Reading passage:

=== Section Start ===

= Meerkats in popular culture =

Meerkats have been subject to numerous cultural depictions, and have featured in television programmes, films, books, and other media.

== Examples ==
- The British television series Meerkat Manor, produced by Oxford Scientific Films, features wild meerkats studied by the staff of the Kalahari Meerkat Project and primarily focused on a group of meerkats called the Whiskers. The show, which aired on Animal Planet, premiered in 2005, and the final episode aired in 2008. The series, which uses narration and traditional nature documentary style footage, has been described as a "reality soap"; the meerkats are given names and described as having human traits — for example, individual meerkats are characterised as being "courageous" or "caring". The 2008 television film Meerkat Manor: The Story Begins detailed the life of Flower, who was the dominant female meerkat of the Whiskers, prior to her becoming the group's leader. Unlike the TV series, the filmmakers did not use actual footage of the Whiskers group. Instead, they primarily used various untrained wild meerkat "actors" to portray those in the story, which was based on the research notes of the Kalahari Meerkat Project.
- The 1987 BBC Wildlife on One documentary Meerkats United, presented by David Attenborough, played a large role in introducing the meerkat species to public consciousness in Britain. It was once voted the best wildlife documentary of all time by BBC viewers. A follow-up, Meerkats Divided, aired in 1996.
- The television advertising campaign Compare the Meerkat is popular in the United Kingdom and Australia. The campaign promotes the price comparison website Compare the Market in the UK, and comparethemarket.com.au in Australia. The campaign was launched in 2009 in the UK, and centers around the anthropomorphic character Aleksandr Orlov (voiced by Simon Greenall), an aristocratic Russian meerkat. Other meerkat characters have featured in the advertisements, such as Aleksandr's sidekick Sergei.

=== Section End ===

The data:
=== Section Start ===

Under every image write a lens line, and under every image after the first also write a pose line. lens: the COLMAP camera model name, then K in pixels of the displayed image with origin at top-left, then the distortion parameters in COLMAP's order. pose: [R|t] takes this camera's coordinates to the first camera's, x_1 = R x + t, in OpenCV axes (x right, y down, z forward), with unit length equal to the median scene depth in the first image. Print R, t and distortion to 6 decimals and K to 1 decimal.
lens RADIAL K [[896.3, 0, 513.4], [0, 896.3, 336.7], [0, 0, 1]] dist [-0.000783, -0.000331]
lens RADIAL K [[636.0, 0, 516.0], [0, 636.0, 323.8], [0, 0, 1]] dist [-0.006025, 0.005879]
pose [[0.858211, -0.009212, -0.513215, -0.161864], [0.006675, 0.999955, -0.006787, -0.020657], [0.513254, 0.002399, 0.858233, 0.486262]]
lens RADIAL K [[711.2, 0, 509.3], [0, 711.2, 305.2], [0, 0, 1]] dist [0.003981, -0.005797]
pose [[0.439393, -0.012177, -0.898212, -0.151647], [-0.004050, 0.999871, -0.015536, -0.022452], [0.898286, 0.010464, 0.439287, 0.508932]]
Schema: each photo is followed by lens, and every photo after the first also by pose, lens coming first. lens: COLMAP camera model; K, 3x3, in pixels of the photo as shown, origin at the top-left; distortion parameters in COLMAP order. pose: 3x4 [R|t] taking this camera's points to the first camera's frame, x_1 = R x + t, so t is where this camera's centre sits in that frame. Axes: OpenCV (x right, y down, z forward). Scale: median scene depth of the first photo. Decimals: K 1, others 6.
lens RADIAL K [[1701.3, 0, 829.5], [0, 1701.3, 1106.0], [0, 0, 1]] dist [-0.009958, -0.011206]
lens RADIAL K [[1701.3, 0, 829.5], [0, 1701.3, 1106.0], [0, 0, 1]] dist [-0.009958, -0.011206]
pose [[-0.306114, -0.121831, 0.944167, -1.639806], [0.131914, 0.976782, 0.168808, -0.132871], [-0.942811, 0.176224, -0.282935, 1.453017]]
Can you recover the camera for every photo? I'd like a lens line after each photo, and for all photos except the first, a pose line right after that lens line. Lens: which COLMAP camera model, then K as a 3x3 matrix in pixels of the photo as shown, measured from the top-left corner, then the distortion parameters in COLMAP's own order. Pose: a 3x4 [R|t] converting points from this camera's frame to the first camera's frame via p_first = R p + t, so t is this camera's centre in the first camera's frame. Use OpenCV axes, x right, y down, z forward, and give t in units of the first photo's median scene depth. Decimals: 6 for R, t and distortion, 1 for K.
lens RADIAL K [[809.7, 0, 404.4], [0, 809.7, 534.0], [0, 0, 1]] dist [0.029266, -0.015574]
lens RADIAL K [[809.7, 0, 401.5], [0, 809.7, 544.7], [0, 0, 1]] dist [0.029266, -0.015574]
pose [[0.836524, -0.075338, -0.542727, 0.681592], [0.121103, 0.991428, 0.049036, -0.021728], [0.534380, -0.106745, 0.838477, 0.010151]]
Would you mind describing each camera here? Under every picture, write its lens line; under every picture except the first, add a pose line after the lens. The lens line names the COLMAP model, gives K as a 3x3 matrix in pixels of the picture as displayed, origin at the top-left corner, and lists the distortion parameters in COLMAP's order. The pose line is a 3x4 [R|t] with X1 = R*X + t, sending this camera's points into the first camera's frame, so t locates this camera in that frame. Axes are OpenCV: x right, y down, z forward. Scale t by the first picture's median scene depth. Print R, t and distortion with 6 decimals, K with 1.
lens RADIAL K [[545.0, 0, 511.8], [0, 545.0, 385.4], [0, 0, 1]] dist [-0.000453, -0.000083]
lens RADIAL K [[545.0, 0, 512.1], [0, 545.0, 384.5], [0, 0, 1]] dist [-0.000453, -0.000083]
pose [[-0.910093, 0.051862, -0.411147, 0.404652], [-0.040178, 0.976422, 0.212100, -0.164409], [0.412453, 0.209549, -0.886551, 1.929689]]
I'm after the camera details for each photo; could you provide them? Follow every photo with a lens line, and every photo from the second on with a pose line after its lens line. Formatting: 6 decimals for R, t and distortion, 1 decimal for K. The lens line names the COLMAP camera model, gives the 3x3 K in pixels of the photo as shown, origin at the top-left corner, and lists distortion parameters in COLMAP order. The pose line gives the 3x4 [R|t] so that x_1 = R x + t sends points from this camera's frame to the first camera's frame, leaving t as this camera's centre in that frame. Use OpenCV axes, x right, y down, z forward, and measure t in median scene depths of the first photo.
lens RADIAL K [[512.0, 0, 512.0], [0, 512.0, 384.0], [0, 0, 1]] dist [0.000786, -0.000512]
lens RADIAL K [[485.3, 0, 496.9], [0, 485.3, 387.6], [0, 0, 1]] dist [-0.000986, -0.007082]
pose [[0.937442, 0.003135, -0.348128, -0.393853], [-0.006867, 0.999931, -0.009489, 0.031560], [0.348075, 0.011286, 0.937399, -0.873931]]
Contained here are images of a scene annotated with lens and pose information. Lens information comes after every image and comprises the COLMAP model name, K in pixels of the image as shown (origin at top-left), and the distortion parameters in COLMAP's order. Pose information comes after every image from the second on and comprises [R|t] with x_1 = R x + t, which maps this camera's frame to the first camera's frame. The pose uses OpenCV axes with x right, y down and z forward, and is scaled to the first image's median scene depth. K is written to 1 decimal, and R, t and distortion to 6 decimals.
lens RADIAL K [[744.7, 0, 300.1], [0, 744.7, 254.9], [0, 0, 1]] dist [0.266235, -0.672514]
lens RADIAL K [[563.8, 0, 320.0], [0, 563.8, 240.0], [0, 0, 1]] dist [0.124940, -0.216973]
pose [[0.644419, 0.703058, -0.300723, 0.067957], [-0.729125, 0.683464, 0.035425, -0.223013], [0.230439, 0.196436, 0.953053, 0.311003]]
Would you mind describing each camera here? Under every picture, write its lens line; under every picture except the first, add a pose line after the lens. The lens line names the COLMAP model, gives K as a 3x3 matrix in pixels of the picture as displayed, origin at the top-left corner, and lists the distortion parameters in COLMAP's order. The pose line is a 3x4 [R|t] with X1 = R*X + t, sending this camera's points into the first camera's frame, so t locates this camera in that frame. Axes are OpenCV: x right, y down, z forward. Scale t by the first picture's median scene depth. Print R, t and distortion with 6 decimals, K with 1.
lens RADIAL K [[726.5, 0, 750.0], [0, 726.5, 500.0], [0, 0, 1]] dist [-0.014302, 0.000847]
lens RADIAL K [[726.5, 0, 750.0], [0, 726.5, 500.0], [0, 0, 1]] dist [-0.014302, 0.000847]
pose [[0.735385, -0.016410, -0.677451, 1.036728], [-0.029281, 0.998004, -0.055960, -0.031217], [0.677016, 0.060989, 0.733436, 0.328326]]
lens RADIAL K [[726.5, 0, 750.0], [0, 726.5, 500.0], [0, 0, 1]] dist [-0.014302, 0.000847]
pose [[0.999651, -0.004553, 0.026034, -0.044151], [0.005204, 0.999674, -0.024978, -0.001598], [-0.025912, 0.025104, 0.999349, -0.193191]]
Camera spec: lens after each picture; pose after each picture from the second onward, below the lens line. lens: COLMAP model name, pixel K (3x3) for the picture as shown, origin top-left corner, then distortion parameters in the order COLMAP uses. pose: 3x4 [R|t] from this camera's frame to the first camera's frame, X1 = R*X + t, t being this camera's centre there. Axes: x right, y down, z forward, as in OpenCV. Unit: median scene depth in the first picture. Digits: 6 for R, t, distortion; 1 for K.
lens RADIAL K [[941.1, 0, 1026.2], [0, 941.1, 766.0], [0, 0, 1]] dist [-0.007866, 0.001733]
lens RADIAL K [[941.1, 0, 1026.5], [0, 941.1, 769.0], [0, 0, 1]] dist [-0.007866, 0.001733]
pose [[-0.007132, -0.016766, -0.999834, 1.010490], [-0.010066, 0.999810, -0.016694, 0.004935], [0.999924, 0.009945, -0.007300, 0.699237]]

=== Section End ===

Activities:
1. Please extract the passage of the meerkat article starting at "- The television" and ending at "Aleksandr's sidekick Sergei.".
2. According to the meerkat article, who voices the character Aleksandr Orlov?
The data shown here has no connection to the meerkat article.

Answer section:
1.
- The television advertising campaign Compare the Meerkat is popular in the United Kingdom and Australia. The campaign promotes the price comparison website Compare the Market in the UK, and comparethemarket.com.au in Australia. The campaign was launched in 2009 in the UK, and centers around the anthropomorphic character Aleksandr Orlov (voiced by Simon Greenall), an aristocratic Russian meerkat. Other meerkat characters have featured in the advertisements, such as Aleksandr's sidekick Sergei.

2. Simon Greenall